In contrast, SAs are shared by all services.  An SA collects raw sensor data from a number of (possibly different types of) sensors. The focus of our design is on sensors, such as webcams, that produce large volumes of data and require sophisticated processing.

Key features of IRIS include:

Sensing Agents

OAs upload scripting code to any SA collecting sensor data of interest to the service. This scripting code programs the SA to take its raw sensor feed, perform the specified processing steps, and send the distilled information to the OA. An alternative design could be to send a generic compressed sensor feed from the SA to the OAs and to perform the filtering at the more powerful OAs.  Our experiments have shown that the service-specific filtering of the sensor feed at the SA reduces the data transmitted from SAs significantly. For example, the Parking Space Finder only needs a few bytes to encode parking space availability instead of approximately 6KB per image frame for a webcam feed. Filtering at the SA also reduces the overall latency.

A key concern is that because multiple services can share an SA, the more limited computing power of the SA may be overloaded. To alleviate this concern, our scripting code API allows downloaded code from different OAs to cooperate and avoid redundant processing. For example, both the Parking Space Finder service and the Silent Accident Witness service perform steps of filtering for motion detection and for identifying vehicles.

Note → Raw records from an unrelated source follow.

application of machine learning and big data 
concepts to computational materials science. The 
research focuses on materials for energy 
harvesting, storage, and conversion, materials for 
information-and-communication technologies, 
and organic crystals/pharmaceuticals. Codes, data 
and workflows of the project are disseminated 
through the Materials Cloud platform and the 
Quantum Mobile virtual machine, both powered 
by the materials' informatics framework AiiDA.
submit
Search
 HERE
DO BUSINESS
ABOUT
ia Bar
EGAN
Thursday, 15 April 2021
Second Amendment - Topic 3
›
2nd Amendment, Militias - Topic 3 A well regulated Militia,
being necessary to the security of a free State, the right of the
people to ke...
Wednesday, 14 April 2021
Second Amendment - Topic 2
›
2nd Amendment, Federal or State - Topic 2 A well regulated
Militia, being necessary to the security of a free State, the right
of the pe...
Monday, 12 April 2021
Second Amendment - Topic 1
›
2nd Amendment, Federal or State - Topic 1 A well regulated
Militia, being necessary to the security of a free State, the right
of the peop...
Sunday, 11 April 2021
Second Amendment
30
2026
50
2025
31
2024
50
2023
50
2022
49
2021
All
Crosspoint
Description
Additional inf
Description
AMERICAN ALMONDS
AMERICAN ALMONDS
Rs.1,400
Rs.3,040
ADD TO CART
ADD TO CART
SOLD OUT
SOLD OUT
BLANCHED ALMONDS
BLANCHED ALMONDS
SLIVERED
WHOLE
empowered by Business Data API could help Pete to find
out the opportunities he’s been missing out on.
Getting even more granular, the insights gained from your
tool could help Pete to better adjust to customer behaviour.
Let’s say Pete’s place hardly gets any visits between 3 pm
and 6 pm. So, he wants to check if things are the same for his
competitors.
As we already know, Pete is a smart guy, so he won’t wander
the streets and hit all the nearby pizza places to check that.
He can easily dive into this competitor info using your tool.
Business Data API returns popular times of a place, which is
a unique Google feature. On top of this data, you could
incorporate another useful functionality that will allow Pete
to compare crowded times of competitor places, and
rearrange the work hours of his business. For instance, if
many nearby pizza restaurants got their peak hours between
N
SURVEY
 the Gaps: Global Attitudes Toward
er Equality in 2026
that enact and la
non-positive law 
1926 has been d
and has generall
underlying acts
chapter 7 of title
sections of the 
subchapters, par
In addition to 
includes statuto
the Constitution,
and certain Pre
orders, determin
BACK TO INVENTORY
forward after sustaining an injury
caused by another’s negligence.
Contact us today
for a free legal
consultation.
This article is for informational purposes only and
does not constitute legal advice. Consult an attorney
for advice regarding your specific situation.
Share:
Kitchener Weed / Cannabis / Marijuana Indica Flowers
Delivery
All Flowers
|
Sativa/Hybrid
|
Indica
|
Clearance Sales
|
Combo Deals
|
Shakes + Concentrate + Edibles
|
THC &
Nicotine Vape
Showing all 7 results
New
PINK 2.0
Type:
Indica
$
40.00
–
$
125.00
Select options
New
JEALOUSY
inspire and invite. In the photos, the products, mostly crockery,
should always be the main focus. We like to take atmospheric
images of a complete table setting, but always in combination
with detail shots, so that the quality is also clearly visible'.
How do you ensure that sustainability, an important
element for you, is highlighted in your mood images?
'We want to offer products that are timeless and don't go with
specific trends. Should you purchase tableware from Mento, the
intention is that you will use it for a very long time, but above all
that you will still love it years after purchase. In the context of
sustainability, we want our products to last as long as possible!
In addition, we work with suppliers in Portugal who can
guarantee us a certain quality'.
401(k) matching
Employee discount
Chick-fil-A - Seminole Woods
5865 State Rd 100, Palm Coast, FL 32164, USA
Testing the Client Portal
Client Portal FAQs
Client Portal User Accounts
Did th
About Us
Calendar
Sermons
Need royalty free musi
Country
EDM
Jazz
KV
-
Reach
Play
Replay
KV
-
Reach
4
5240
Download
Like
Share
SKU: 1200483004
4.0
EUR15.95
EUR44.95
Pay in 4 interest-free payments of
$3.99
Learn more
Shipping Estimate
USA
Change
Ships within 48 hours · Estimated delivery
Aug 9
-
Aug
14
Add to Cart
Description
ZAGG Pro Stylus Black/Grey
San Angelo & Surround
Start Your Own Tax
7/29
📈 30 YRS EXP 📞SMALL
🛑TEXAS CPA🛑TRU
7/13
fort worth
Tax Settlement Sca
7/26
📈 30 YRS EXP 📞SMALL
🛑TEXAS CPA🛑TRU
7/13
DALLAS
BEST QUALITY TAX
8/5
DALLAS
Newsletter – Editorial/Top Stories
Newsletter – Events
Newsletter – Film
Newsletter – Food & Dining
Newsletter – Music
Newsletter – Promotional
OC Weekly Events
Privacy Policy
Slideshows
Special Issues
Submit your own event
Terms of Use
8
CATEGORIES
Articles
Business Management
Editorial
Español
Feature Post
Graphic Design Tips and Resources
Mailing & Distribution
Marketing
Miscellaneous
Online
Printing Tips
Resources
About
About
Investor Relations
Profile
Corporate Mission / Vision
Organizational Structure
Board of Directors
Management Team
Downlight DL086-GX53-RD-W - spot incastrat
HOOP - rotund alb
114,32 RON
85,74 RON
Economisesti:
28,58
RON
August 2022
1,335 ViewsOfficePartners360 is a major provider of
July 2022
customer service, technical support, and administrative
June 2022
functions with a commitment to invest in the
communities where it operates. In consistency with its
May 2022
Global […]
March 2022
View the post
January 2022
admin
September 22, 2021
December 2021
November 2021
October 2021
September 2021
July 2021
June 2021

We anticipate significant work sharing, because the downloaded codes are all specialized to the processing of the SA's particular sensor feeds.

Organizing Agents

Central to sensor networks is distributed query processing over streaming data.  In IRIS, data such as the latest parking space availability information is stored in XMLdatabases associated with each OA.  Data for a particular service is organized hierarchically, with each OA owning a part of the hierarchy. (For example, a Parking Space Finder service may use a geographic hierarchy, e.g., usRegion--state--county--city--neighborhood--block). An OA may also cache data owned by other OAs.

A user's query, represented in the XPATH language, selects data from a set of nodes in the hierarchy. A typical XPATH query is:
/usRegion[@id='NE']/state[@id='PA']/county[@id='Allegheny']/city[@id='Pittsburgh']/neighborhood[@id='Oakland' OR @id='Shadyside']/block/parkingSpace[available='yes']
This query requests all available parking spaces in the Oakland or Shadyside neighborhoods of Pittsburgh. An XPATH query contains a (maximal) hierarchical prefix, which specifies a single path from the root of the hierarchy to the lowest common ancestor (LCA) of the nodes potentially selected by the query. IRIS constructs a DNS-style name out of the prefix, IRIS constructs the name {pittsburgh.allegheny.pa.ne.parking.intel-iris.net}, performs a DNS lookup to get the IP address of this OA, and routes the query there.

Upon receiving a query, the LCA OA queries its local XML database, and evaluates the result. If necessary, it gathers missing data by sending subqueries to its children OAs (defined by the hierarchy), who may recursively query their children, and so on.  Finally the answers from the children are combined and the result is sent back to the user.

If the query is initially routed to a higher-level node in the hierarchy, most of the time is spent in network communication because of the high latencies between the upper-level nodes.  As we come down to the lower-level nodes, the time taken to query the databases dominates the end-to-end query time. This also demonstrates the importance of intelligently routing a query directly as far down the hierarchy as possible.

In IRIS, queries may use the data cached in an OA, even if the new query is not an exact match for the original query. For example, the query may use data for Oakland cached at the Pittsburgh OA, even though this data is only a partial match for the full query. The current prototype of IRIS supports a limited form of such semantic caching.

Conclusions

We believe that IRIS can enable a wealth of new sensor-based services. The next steps we are actively taking include investigating additional services, making the architecture more robust by handling both failures and graceful departures of nodes, improving performance through smarter semantic caching, and providing mechanisms for new SAs to be incorporated into active services.